Foto: Mirza dan Rimbawan dari Cruz Roja Espanola (Palang Merah Spanyol)
Pemandangan kota Meulaboh nampak berbeda dari laut. Kerusakan ternyata jauh lebih parah daripada yang nampak dari darat. Padang Seurahet, daerah tempat Pak Dahlan berasal, kerusakannya sangat parah. Lokasi tersebut terisolir sama sekali. Jembatan penghubung satu-satunya dari Meulaboh daratan sudah hilang, dan kemungkinan tidak akan dibangun kembali untuk waktu yang cukup lama, terlebih lagi karena warga daerah tersebut akan di relokasi.
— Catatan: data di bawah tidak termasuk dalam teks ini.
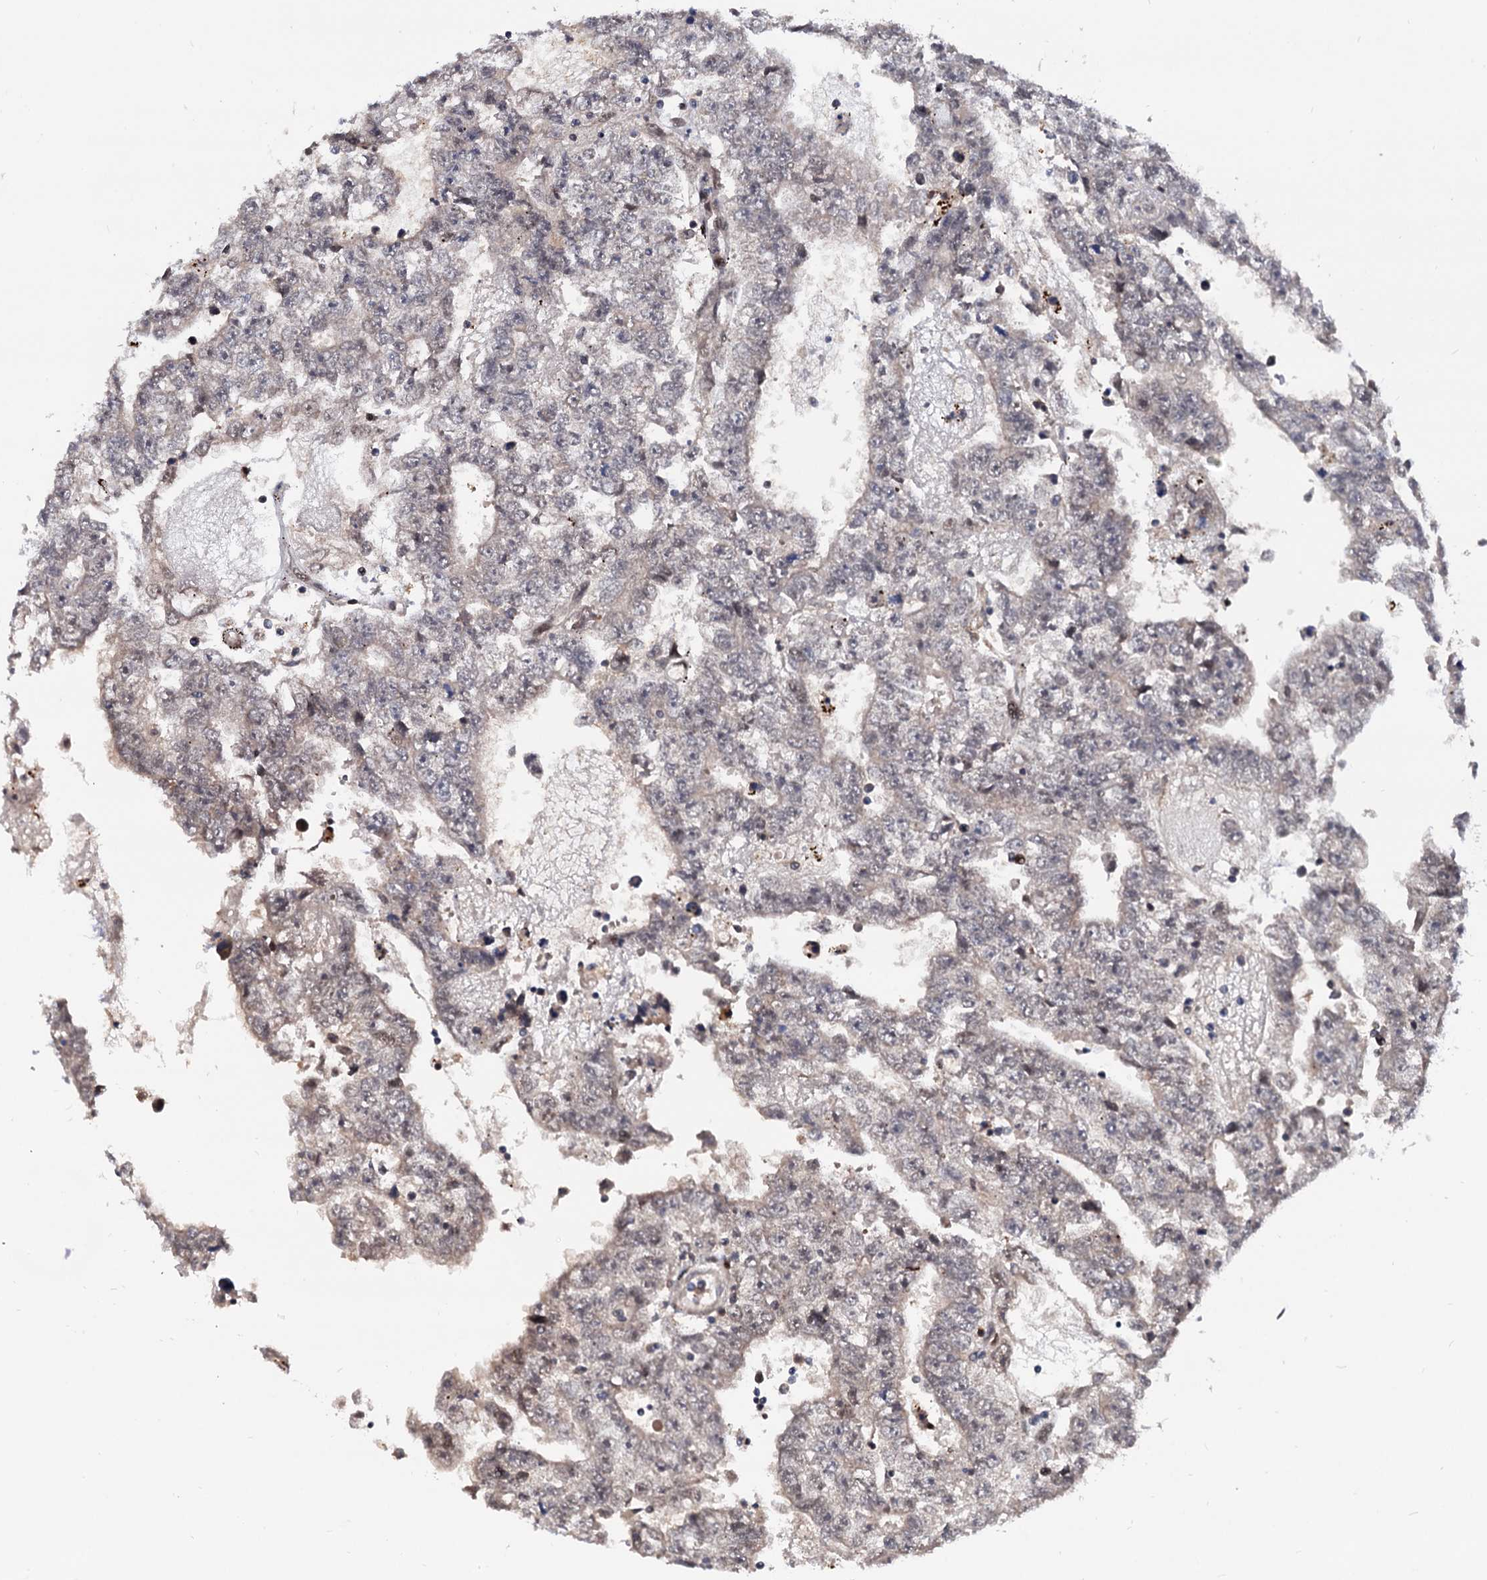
{"staining": {"intensity": "negative", "quantity": "none", "location": "none"}, "tissue": "testis cancer", "cell_type": "Tumor cells", "image_type": "cancer", "snomed": [{"axis": "morphology", "description": "Carcinoma, Embryonal, NOS"}, {"axis": "topography", "description": "Testis"}], "caption": "Tumor cells show no significant staining in testis embryonal carcinoma. The staining is performed using DAB (3,3'-diaminobenzidine) brown chromogen with nuclei counter-stained in using hematoxylin.", "gene": "RNASEH2B", "patient": {"sex": "male", "age": 25}}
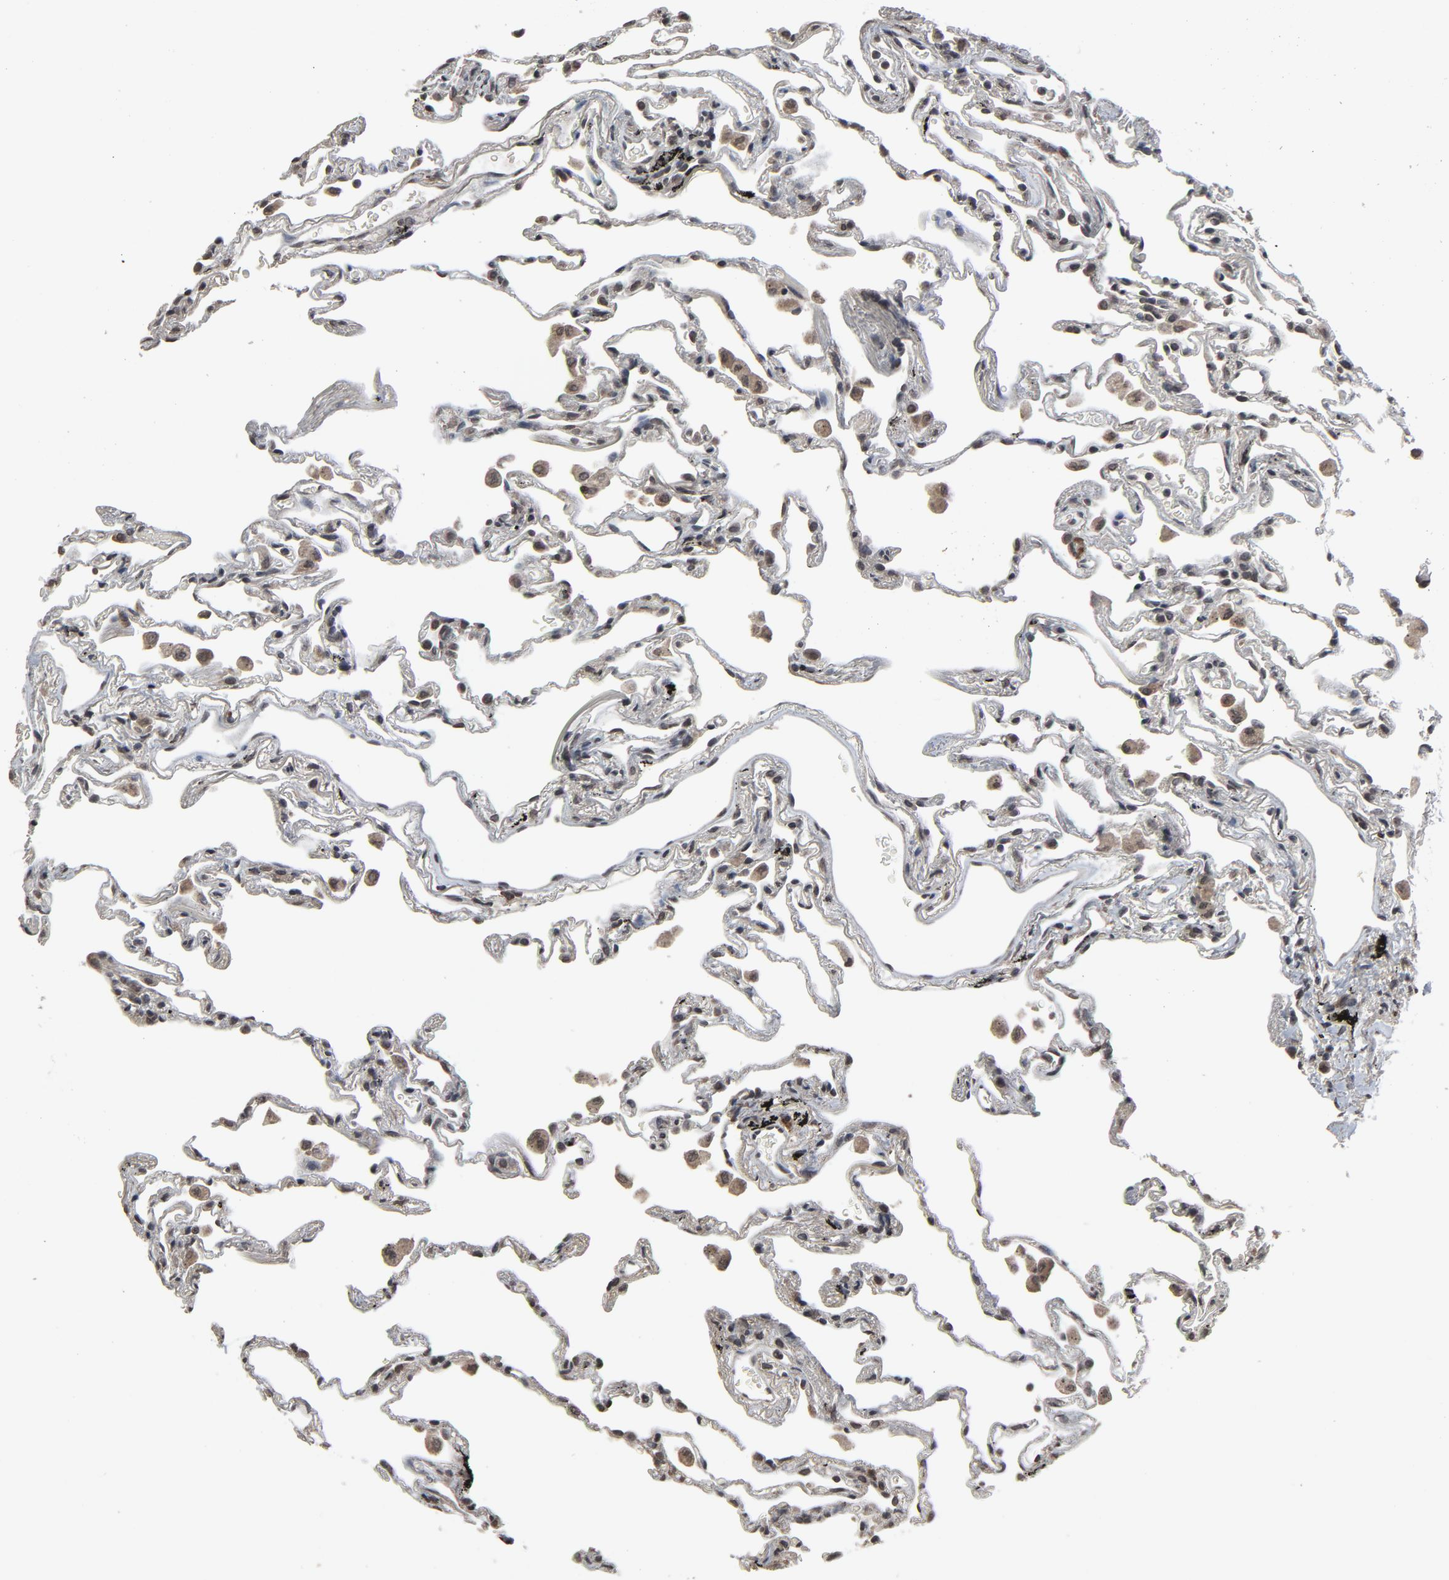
{"staining": {"intensity": "moderate", "quantity": "25%-75%", "location": "nuclear"}, "tissue": "lung", "cell_type": "Alveolar cells", "image_type": "normal", "snomed": [{"axis": "morphology", "description": "Normal tissue, NOS"}, {"axis": "morphology", "description": "Inflammation, NOS"}, {"axis": "topography", "description": "Lung"}], "caption": "There is medium levels of moderate nuclear staining in alveolar cells of unremarkable lung, as demonstrated by immunohistochemical staining (brown color).", "gene": "POM121", "patient": {"sex": "male", "age": 69}}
Ada satu mesjid yang hanya tinggal kubahnya saja yang nampak. Mulanya kami kira kubah itu adalah sisa dari mesjid yang hancur, ternyata bukan. “Mesjid tersebut amblas ke dalam tanah sampai kebatas kubah yang nampak sekarang ini pada saat gempa, sebelum air naik”, kata Pak Dahlan. Seluruh bangunan mesjid amblas. Mesjid yang satu lagi hanya tinggal tiang-tiangnya saja, kolom-kolom beton. Daerah lainnya seperti Suak Ujong Kalak, Rundeng, Ujong Karang, nampak kosong – tidak banyak bangunan. “Dulu, daerah ini adalah daerah yang sangat padat”. Bencana tsunami menyapu semuanya.
Kecapekan sepanjang hari di atas sungai, lewat jam tujuh malam kami mendarat. Mobil sudah menunggu, siap mengantar kami kembali menuju kantor Dinkes Aceh Barat di Seuneubok. Data sudah terkumpul, dan saya harus menyiapkannya malam ini, karena akan dibawa ke meeting Unicef besok.